Within the records that follow, find every line containing the string "Adhesive". Copy those lines.

* TASK MATERIAL *
--- START ---
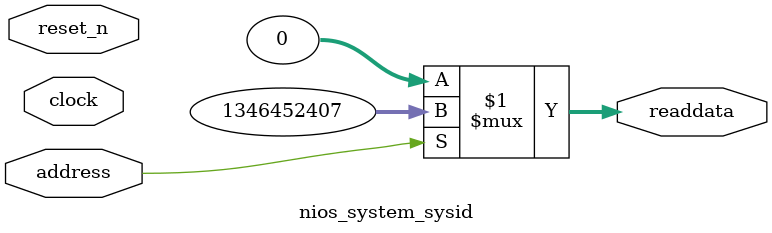
<source format=v>

`timescale 1ns / 1ps
// synthesis translate_on

// turn off superfluous verilog processor warnings 
// altera message_level Level1 
// altera message_off 10034 10035 10036 10037 10230 10240 10030 

module nios_system_sysid (
               // inputs:
                address,
                clock,
                reset_n,

               // outputs:
                readdata
             )
;

  output  [ 31: 0] readdata;
  input            address;
  input            clock;
  input            reset_n;

  wire    [ 31: 0] readdata;
  //control_slave, which is an e_avalon_slave
  assign readdata = address ? 1346452407 : 0;

endmodule




</source>
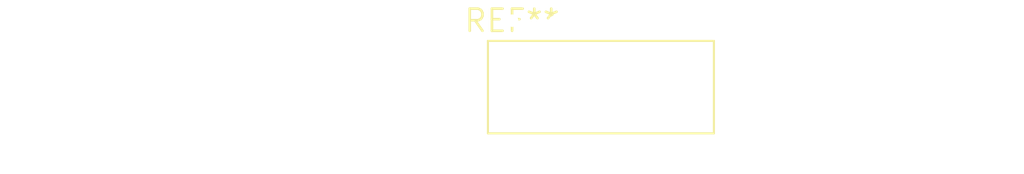
<source format=kicad_pcb>
(kicad_pcb (version 20240108) (generator pcbnew)

  (general
    (thickness 1.6)
  )

  (paper "A4")
  (layers
    (0 "F.Cu" signal)
    (31 "B.Cu" signal)
    (32 "B.Adhes" user "B.Adhesive")
    (33 "F.Adhes" user "F.Adhesive")
    (34 "B.Paste" user)
    (35 "F.Paste" user)
    (36 "B.SilkS" user "B.Silkscreen")
    (37 "F.SilkS" user "F.Silkscreen")
    (38 "B.Mask" user)
    (39 "F.Mask" user)
    (40 "Dwgs.User" user "User.Drawings")
    (41 "Cmts.User" user "User.Comments")
    (42 "Eco1.User" user "User.Eco1")
    (43 "Eco2.User" user "User.Eco2")
    (44 "Edge.Cuts" user)
    (45 "Margin" user)
    (46 "B.CrtYd" user "B.Courtyard")
    (47 "F.CrtYd" user "F.Courtyard")
    (48 "B.Fab" user)
    (49 "F.Fab" user)
    (50 "User.1" user)
    (51 "User.2" user)
    (52 "User.3" user)
    (53 "User.4" user)
    (54 "User.5" user)
    (55 "User.6" user)
    (56 "User.7" user)
    (57 "User.8" user)
    (58 "User.9" user)
  )

  (setup
    (pad_to_mask_clearance 0)
    (pcbplotparams
      (layerselection 0x00010fc_ffffffff)
      (plot_on_all_layers_selection 0x0000000_00000000)
      (disableapertmacros false)
      (usegerberextensions false)
      (usegerberattributes false)
      (usegerberadvancedattributes false)
      (creategerberjobfile false)
      (dashed_line_dash_ratio 12.000000)
      (dashed_line_gap_ratio 3.000000)
      (svgprecision 4)
      (plotframeref false)
      (viasonmask false)
      (mode 1)
      (useauxorigin false)
      (hpglpennumber 1)
      (hpglpenspeed 20)
      (hpglpendiameter 15.000000)
      (dxfpolygonmode false)
      (dxfimperialunits false)
      (dxfusepcbnewfont false)
      (psnegative false)
      (psa4output false)
      (plotreference false)
      (plotvalue false)
      (plotinvisibletext false)
      (sketchpadsonfab false)
      (subtractmaskfromsilk false)
      (outputformat 1)
      (mirror false)
      (drillshape 1)
      (scaleselection 1)
      (outputdirectory "")
    )
  )

  (net 0 "")

  (footprint "Samtec_HLE-105-02-xx-DV-PE_2x05_P2.54mm_Horizontal" (layer "F.Cu") (at 0 0))

)

</source>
--- END ---
* EXERCISE ANSWER *
    (32 "B.Adhes" user "B.Adhesive")
    (33 "F.Adhes" user "F.Adhesive")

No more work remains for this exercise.